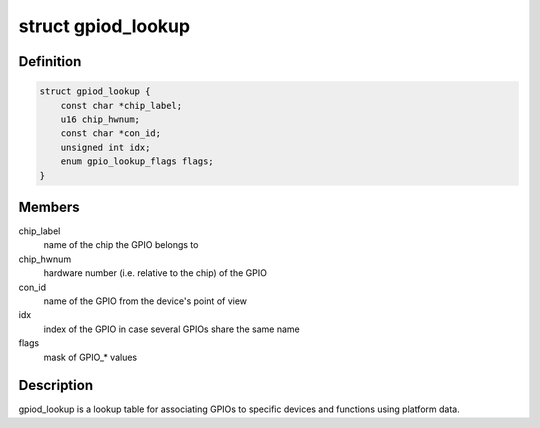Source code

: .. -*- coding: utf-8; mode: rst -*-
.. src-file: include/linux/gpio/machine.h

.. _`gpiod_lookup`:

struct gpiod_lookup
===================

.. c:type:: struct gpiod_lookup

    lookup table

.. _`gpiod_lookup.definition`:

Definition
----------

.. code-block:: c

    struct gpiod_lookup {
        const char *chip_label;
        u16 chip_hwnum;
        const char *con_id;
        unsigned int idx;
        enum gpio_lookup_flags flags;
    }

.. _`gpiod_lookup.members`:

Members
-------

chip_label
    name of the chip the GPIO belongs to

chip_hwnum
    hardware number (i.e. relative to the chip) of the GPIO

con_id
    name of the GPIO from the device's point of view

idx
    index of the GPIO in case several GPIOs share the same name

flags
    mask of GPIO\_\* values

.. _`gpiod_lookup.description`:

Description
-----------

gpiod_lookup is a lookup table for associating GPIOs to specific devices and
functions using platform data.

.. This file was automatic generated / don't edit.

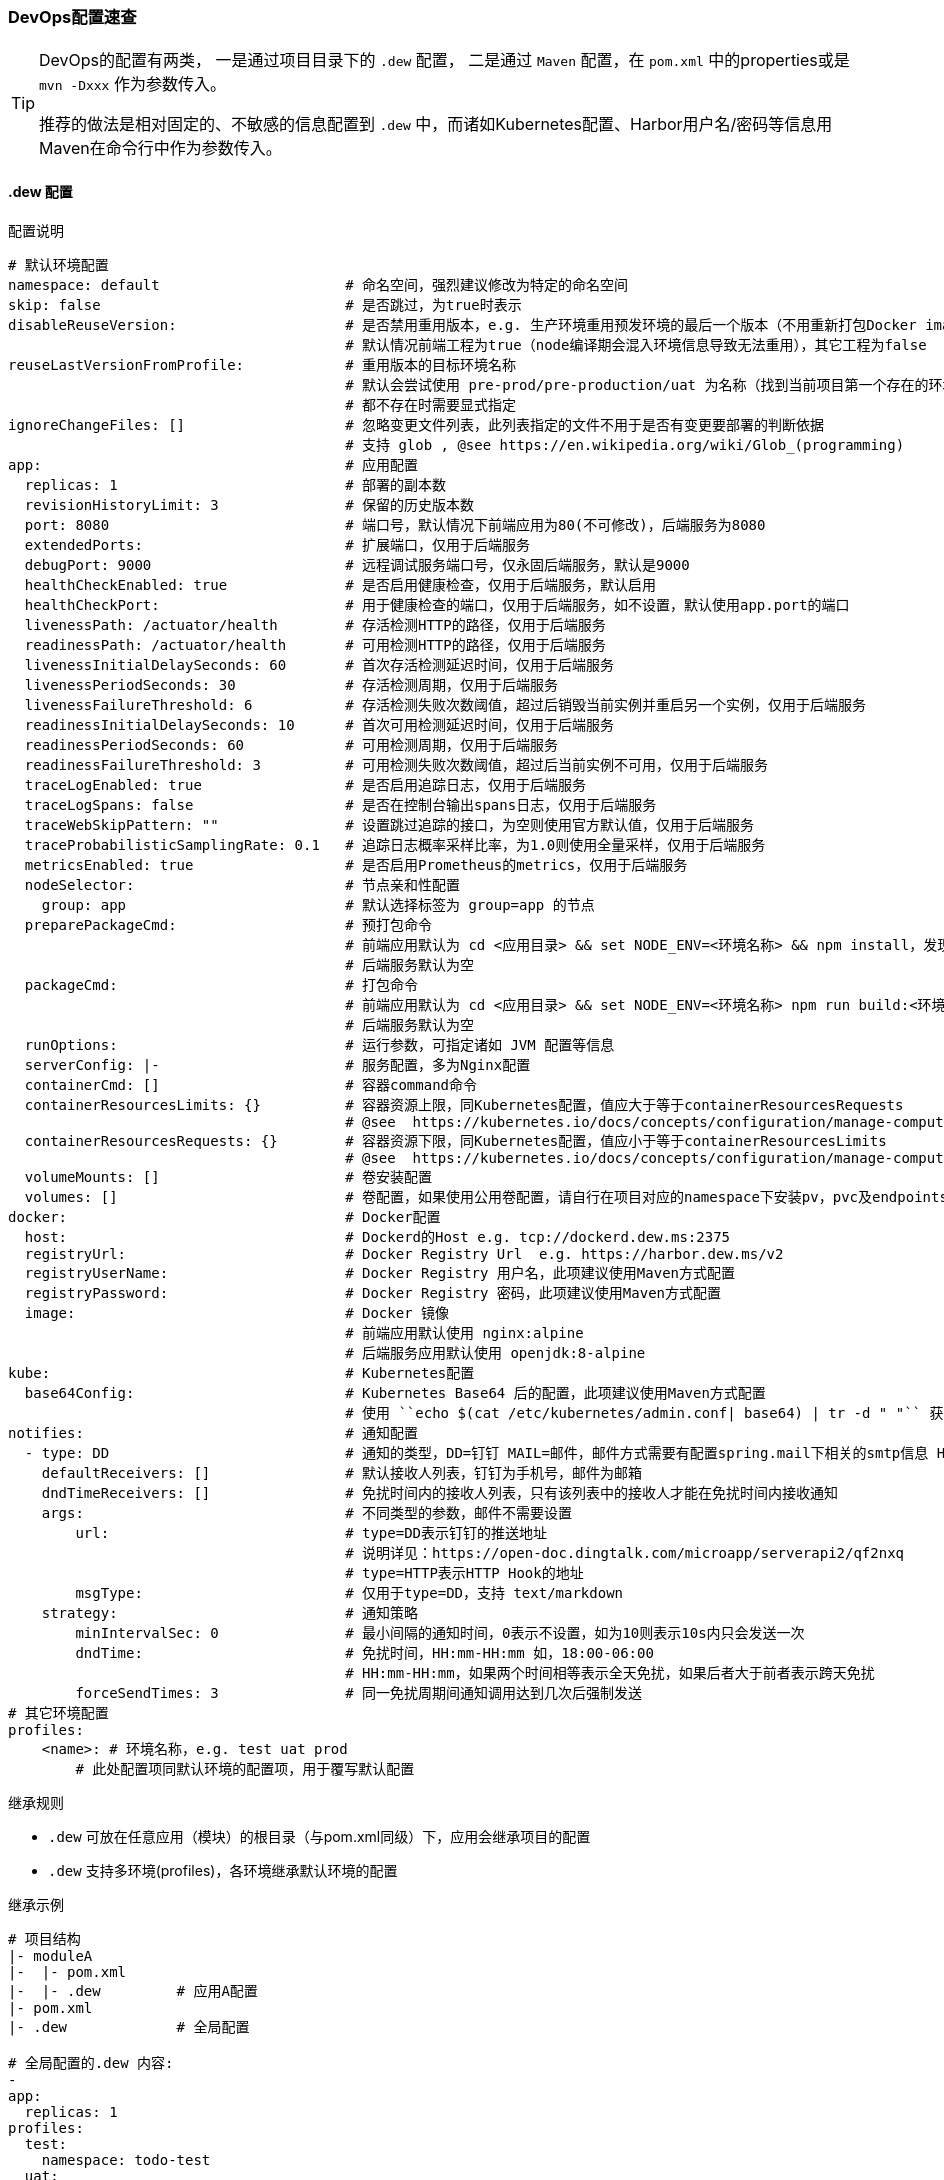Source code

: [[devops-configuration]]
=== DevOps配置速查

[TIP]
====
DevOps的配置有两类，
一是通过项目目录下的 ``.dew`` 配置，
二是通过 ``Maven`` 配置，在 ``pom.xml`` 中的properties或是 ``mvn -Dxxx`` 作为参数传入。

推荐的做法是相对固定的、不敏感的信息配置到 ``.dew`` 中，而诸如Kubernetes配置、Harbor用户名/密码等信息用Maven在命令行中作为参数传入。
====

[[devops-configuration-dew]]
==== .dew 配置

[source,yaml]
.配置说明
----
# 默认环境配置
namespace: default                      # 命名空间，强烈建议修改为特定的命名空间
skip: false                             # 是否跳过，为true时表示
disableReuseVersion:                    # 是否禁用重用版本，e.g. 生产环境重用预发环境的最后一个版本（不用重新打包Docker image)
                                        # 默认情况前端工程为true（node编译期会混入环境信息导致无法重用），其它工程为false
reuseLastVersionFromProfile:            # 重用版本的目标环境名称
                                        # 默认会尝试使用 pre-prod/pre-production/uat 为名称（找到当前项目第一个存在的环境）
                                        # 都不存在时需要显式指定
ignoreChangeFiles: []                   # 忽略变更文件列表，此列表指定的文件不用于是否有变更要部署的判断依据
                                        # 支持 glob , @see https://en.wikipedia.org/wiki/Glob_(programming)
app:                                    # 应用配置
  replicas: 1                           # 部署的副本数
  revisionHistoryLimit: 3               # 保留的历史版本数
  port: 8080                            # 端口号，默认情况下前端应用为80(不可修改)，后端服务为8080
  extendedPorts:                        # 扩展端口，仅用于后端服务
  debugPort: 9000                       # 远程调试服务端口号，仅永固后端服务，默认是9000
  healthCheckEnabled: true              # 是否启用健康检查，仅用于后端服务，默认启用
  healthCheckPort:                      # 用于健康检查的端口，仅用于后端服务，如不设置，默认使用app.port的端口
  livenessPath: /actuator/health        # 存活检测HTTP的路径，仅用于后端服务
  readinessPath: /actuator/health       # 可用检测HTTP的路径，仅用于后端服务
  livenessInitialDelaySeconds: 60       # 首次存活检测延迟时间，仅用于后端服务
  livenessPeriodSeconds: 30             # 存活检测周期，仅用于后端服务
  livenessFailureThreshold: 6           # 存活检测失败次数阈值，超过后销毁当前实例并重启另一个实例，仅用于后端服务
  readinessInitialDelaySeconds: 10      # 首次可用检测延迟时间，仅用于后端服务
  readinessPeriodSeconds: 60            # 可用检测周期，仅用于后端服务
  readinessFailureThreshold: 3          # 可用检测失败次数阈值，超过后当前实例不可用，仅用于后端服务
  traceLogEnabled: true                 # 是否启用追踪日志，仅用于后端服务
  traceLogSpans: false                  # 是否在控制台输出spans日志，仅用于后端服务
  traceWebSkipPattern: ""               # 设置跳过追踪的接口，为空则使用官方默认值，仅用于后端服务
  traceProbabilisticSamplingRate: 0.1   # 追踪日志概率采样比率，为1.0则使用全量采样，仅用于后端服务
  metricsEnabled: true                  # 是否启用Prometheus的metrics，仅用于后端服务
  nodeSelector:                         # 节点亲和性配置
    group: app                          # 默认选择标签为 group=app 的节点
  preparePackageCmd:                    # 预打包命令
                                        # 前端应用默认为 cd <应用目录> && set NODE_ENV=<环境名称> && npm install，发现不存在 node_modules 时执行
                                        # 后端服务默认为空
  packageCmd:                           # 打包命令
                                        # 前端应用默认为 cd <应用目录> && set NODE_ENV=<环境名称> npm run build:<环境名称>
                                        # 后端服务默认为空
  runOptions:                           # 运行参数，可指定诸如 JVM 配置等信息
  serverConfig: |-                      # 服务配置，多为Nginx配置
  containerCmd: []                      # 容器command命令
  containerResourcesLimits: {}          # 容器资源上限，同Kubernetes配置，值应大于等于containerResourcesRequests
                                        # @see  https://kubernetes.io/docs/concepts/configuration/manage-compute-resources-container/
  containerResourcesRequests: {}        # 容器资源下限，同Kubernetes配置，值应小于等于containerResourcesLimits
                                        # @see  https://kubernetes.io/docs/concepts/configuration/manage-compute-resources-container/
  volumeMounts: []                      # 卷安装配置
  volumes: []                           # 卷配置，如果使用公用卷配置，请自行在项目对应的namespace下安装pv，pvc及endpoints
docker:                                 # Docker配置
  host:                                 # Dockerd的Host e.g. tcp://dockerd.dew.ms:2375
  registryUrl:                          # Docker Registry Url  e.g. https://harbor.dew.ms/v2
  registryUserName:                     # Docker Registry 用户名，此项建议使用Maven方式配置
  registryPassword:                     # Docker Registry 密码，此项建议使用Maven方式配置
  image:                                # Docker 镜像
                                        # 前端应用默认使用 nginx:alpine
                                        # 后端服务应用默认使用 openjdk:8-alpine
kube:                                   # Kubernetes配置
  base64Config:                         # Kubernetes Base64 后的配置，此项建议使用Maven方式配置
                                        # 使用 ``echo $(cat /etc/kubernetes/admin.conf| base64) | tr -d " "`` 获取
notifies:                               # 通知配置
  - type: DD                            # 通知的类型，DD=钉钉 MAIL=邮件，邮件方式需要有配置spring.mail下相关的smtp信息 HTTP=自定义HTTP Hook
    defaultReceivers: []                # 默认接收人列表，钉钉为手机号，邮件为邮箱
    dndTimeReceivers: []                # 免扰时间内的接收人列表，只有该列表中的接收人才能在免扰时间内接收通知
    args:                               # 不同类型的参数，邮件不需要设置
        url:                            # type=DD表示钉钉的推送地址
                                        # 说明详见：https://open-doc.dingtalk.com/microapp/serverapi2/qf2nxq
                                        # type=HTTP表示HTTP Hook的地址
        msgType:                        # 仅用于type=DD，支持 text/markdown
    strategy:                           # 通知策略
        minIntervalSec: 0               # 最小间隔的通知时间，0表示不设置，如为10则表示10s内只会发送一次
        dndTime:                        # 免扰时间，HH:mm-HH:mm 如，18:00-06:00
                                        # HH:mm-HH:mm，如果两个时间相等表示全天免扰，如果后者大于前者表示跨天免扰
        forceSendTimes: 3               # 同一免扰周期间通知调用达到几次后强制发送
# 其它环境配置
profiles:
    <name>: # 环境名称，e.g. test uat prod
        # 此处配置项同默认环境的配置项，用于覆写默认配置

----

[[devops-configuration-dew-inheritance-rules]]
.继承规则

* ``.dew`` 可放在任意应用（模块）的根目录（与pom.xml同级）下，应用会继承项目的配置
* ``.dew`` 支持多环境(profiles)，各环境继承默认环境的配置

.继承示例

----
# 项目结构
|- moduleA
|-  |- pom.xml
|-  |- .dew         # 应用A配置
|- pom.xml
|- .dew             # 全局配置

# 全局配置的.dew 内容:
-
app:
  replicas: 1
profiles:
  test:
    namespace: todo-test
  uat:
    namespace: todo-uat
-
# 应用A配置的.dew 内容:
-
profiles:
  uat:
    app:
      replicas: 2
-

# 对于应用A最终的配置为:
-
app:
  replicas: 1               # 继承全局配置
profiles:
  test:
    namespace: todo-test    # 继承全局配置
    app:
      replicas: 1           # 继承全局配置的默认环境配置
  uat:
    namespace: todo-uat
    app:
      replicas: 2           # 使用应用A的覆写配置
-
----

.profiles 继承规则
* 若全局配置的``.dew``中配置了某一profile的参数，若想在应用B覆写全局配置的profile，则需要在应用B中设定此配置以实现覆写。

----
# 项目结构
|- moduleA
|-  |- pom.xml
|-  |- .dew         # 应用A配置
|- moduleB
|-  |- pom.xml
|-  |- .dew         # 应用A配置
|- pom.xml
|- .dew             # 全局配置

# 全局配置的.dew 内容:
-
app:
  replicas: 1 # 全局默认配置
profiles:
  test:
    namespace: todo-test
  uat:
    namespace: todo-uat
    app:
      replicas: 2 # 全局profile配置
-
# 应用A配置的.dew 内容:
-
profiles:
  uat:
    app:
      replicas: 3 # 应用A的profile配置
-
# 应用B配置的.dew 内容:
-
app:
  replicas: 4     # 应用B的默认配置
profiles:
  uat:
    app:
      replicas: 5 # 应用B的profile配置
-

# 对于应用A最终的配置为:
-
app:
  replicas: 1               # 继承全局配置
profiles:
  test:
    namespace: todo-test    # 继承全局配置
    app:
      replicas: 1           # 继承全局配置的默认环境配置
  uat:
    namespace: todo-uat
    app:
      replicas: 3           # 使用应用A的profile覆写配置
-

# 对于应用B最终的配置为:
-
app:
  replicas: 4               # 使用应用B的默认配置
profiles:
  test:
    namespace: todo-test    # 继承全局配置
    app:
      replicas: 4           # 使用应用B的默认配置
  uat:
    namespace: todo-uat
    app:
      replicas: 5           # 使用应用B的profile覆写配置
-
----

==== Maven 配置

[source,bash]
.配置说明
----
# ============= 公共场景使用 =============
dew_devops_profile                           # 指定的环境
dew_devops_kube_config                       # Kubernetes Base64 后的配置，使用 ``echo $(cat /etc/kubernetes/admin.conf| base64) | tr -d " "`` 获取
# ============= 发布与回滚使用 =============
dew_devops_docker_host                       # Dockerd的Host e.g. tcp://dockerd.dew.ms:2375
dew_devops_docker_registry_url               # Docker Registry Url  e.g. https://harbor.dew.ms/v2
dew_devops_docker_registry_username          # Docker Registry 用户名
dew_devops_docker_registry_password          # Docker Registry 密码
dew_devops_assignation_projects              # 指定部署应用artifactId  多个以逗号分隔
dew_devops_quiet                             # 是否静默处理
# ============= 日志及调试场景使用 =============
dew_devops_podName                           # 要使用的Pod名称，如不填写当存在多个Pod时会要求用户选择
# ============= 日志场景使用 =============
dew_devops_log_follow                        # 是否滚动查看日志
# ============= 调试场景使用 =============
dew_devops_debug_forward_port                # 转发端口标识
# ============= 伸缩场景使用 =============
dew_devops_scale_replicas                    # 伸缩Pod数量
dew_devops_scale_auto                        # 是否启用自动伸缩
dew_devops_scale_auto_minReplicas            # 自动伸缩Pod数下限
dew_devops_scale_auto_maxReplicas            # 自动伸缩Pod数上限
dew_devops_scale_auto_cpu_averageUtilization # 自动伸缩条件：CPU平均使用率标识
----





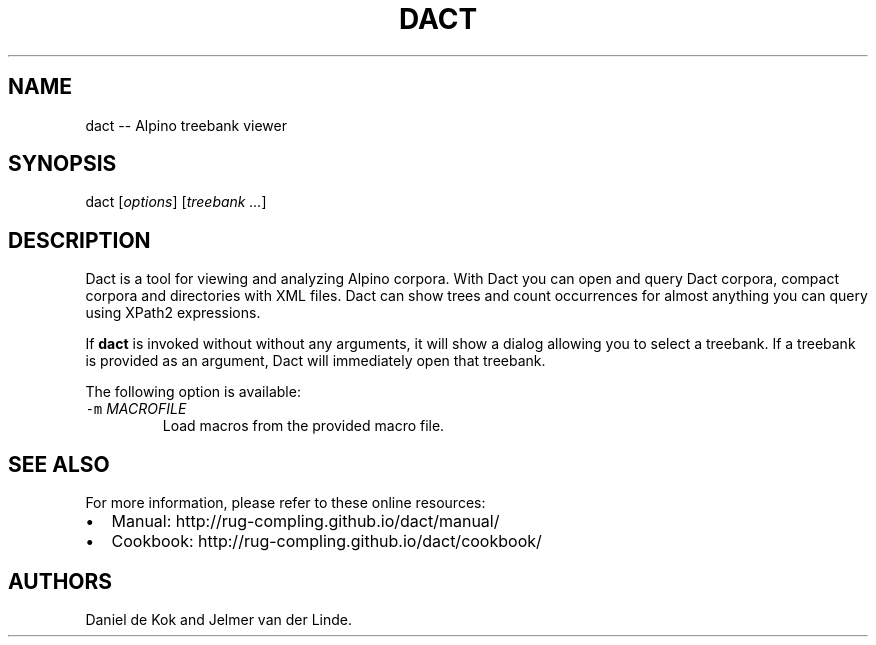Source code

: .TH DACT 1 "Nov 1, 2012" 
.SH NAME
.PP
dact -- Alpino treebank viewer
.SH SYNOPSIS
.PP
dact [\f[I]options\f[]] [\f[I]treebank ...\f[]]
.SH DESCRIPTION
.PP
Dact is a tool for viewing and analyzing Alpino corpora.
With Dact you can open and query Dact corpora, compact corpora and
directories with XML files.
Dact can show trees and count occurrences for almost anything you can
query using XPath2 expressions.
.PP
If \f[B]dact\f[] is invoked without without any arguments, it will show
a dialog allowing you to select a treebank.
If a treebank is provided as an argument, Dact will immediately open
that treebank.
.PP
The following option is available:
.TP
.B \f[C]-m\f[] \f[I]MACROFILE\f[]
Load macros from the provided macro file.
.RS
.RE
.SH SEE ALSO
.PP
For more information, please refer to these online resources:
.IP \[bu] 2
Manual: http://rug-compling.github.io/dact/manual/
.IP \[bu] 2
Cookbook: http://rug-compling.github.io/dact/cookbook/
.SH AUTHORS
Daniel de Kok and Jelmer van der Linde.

[Exercise]: In the data above, find each line where the string "github" appears, then copy it.

[Result of this exercise]:
Manual: http://rug-compling.github.io/dact/manual/
Cookbook: http://rug-compling.github.io/dact/cookbook/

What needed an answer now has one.